(Democracy Now!) The body of 36-year-old Italian peace activist Vittorio Arrigoni was found in Gaza shortly after his captors posted video of him blindfolded and bloodied. They had vowed to execute him unless their group’s leader was freed from custody by Gaza’s Hamas-led government. Arrigoni was a member of the International Solidarity Movement, a Palestinian-led movement that uses nonviolent and direct action methods to oppose the Israeli occupation. He had lived in Gaza since 2008 after arriving on a boat carrying humanitarian aid. We speak to Huwaida Arraf, a friend of Vittorio’s and co-founder of the International Solidarity Movement.
JUAN GONZALEZ: An Italian peace activist has been slain in the Gaza Strip following his abduction by Palestinian militants. The body of 36-year-old Vittorio Arrigoni was found shortly after his captors posted video of him blindfolded and bloodied. They had vowed to execute him unless their group’s leader was freed from custody by Gaza’s Hamas-led government.
Arrigoni was a member of the International Solidarity Movement, a Palestinian-led movement that uses nonviolence, direct action methods, to oppose the Israeli occupation. He had lived in Gaza since 2008, after arriving on a boat carrying humanitarian aid. He spoke to the news agency Reuters in 2008, soon after his arrival.
VITTORIO ARRIGONI: So happy to see all these people, because we are here to try to help these people, but especially because we love you. We love Palestine. And we want that you have the same human rights that all the other people of the world they have, the same rights that Israel, and they have the same rights the Italians have.
AMY GOODMAN: That was Vittorio Arrigoni speaking in 2008. In 2009, he wrote the book Gaza: Stay Human, about Israel’s 22-day assault on Gaza.
Joining us now is Huwaida Arraf, a friend of Vittorio’s, co-founder of the International Solidarity Movement, speaking to us from Bethlehem.
Huwaida, tell us what happened, what you understand happened to Vittorio.
HUWAIDA ARRAF: We are still piecing together the information. It was late yesterday when we discovered that Vittorio was indeed being held captive. It was—we had suspected that something was wrong, because we hadn’t heard from him in a while. And then the video popped up on the internet, showing him bound and blindfolded, with his face a little bit swollen and bloodied.
Despite that—we started working right away, talking to everyone we knew, putting out an appeal to secure his release, and making sure that whoever had him knew what a tireless advocate for Palestinian rights Vittorio was. But, you know, even the horror of seeing that video and knowing that he was being held in that state, we didn’t think—it didn’t really cross our mind that they could harm him. He is such a beautiful soul. Anyone coming into contact with him would know just how committed he was. And I was sure that just if his captors would talk to him, they would see that, you know, [inaudible].
And in the middle of the night, when [inaudible] put out that his body was found, and for a while we didn’t know. We were hoping it was not true, because none of us had seen it yet. Then within, you know, less than an hour, the ISM activist that we had down in Gaza went over to the hospital, and they positively identified his body.
But why [inaudible] took him and why—because lots of people are now—at first said it was a Salafi group, and what was written on the internet in this hostage video made it seem that way. And now various groups are denying. The various Salafi groups in Gaza are having a meeting today to actually come out with a statement condemning this kind of action. And there’s a lot of speculation.

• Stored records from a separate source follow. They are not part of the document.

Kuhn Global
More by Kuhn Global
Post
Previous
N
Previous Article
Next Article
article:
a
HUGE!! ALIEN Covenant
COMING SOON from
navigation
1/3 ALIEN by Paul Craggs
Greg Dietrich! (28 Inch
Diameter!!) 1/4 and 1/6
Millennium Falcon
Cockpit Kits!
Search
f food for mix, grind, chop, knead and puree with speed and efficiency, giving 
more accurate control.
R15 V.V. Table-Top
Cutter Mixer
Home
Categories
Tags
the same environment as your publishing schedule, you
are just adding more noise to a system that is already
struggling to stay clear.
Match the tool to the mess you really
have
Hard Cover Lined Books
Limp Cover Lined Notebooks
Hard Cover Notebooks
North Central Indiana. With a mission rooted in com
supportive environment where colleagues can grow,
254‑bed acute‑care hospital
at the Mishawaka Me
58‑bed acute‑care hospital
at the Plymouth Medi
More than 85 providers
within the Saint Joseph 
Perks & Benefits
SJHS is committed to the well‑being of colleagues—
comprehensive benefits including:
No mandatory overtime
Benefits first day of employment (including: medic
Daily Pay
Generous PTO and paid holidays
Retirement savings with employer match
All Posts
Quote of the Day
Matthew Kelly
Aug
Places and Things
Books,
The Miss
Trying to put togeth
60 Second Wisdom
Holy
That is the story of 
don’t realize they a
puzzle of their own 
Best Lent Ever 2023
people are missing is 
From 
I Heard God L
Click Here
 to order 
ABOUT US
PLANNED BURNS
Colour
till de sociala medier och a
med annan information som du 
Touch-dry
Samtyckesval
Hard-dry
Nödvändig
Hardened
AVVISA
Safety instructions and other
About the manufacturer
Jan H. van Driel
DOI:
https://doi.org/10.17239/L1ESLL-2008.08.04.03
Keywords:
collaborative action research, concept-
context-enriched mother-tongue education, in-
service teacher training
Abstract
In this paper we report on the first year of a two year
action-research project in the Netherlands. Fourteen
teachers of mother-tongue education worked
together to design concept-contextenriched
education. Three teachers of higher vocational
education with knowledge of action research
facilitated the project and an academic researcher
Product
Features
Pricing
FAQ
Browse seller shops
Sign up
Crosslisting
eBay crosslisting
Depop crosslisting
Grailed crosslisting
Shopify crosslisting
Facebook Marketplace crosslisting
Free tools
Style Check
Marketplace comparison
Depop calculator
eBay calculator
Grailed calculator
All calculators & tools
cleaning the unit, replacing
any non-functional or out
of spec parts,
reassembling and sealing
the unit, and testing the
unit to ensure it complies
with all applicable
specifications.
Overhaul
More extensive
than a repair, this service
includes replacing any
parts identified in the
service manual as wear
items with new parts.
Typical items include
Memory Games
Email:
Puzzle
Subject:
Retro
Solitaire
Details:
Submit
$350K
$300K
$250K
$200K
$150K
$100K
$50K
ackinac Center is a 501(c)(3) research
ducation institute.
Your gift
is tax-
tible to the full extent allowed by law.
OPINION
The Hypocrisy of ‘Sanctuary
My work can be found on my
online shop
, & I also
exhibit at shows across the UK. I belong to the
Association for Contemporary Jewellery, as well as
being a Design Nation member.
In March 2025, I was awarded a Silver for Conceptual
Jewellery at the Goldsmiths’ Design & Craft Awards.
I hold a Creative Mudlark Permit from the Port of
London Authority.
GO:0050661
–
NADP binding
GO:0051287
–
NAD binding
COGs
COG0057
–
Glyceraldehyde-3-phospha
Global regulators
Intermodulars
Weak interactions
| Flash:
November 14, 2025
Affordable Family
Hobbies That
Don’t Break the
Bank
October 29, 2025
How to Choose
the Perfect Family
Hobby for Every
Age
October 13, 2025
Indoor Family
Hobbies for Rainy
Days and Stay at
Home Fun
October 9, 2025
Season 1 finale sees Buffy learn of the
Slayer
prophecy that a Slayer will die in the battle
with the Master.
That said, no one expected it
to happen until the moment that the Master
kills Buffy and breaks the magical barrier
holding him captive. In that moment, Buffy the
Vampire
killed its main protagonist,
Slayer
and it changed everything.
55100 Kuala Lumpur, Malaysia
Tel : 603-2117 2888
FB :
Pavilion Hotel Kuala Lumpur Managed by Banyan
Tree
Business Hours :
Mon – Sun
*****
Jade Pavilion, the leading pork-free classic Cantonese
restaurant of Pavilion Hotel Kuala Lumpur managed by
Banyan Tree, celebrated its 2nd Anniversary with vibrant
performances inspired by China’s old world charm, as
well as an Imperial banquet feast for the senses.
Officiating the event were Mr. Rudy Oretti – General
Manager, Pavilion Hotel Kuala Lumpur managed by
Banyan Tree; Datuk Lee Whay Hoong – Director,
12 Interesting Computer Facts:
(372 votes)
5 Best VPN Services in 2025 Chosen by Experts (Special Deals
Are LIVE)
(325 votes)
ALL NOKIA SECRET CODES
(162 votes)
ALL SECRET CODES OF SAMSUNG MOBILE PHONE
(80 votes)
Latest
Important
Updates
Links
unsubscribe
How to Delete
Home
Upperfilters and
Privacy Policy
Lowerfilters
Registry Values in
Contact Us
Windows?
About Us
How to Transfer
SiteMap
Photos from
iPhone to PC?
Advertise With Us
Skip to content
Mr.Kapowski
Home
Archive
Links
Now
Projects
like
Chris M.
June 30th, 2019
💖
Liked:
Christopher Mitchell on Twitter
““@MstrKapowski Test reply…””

All I know and all I could say is that Vittorio has one of the most beautiful souls, big heart, of anybody I’ve ever had the honor of meeting. And his killing is truly a loss for—you know, not just for those of us who knew him, but for all of Palestine.
AMY GOODMAN: The Salafi leader Iyad Ash-Shami said Friday Salafi groups were not involved in the murder of Vittorio. That’s the statement. And we will continue to follow this. Huwaida, we’re so sorry, and our condolences to you and your organization.
HUWAIDA ARRAF: Thank you, Amy.
AMY GOODMAN: Huwaida Arraf, speaking to us from Bethlehem, founder of the International Solidarity Movement and chairperson of the Free Gaza Movement.